◆ Problem details: Up to and including the line with "list_loss_future, 2020-04-23: 4.174 -> 3", restate every line of the records below word for word, from the first line on, leaving out the pictures.

[The data]

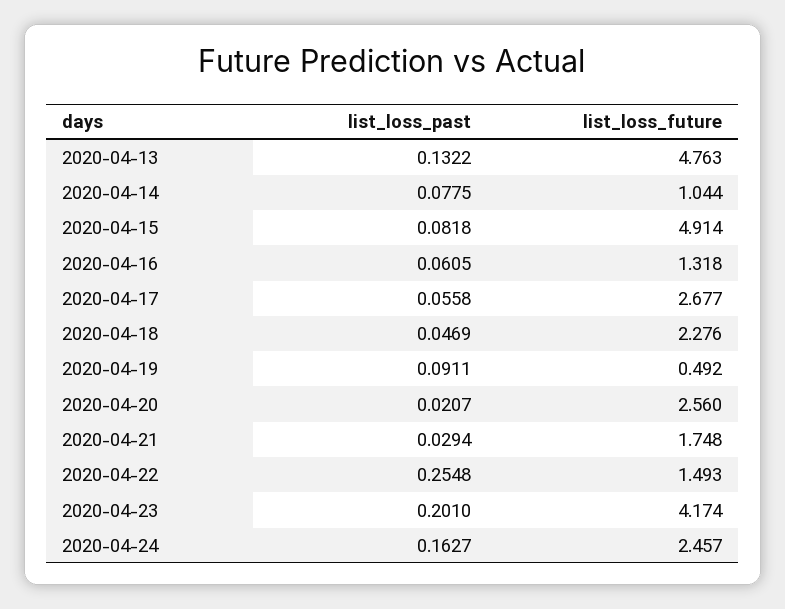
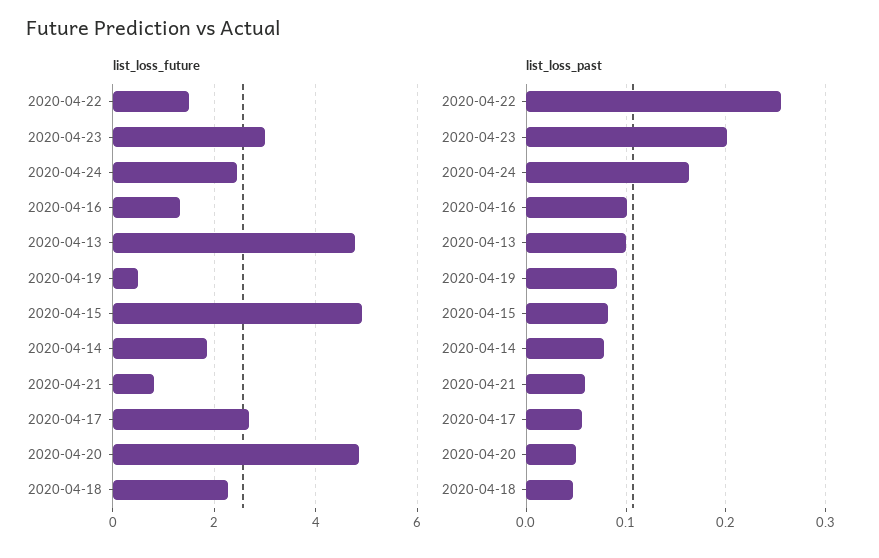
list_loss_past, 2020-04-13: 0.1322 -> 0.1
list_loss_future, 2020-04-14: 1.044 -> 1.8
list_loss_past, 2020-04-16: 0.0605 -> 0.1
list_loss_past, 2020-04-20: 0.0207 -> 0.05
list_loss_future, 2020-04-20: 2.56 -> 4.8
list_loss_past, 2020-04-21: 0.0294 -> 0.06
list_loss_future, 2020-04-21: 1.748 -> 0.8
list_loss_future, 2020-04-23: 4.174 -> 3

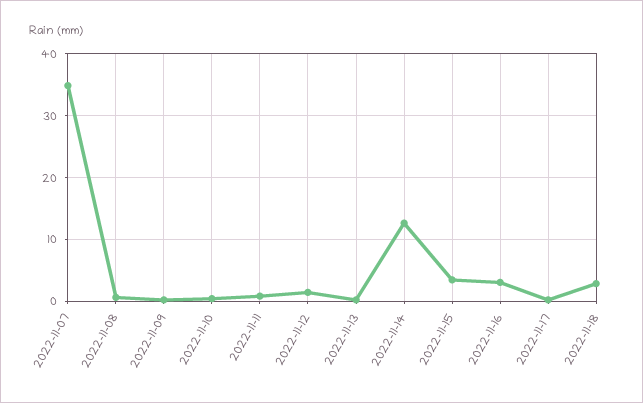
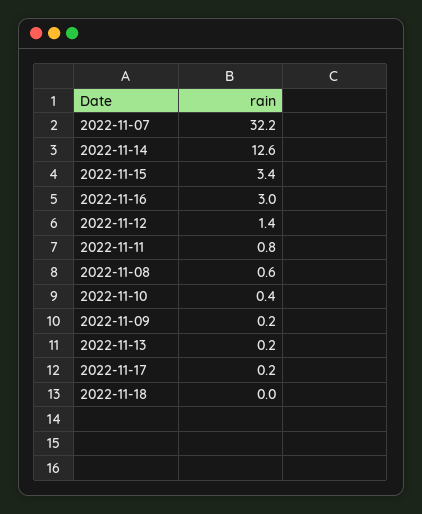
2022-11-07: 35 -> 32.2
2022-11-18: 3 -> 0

[/The data]

◆ Exercise response:
list_loss_past, 2020-04-13: 0.1322 -> 0.1
list_loss_future, 2020-04-14: 1.044 -> 1.8
list_loss_past, 2020-04-16: 0.0605 -> 0.1
list_loss_past, 2020-04-20: 0.0207 -> 0.05
list_loss_future, 2020-04-20: 2.56 -> 4.8
list_loss_past, 2020-04-21: 0.0294 -> 0.06
list_loss_future, 2020-04-21: 1.748 -> 0.8
list_loss_future, 2020-04-23: 4.174 -> 3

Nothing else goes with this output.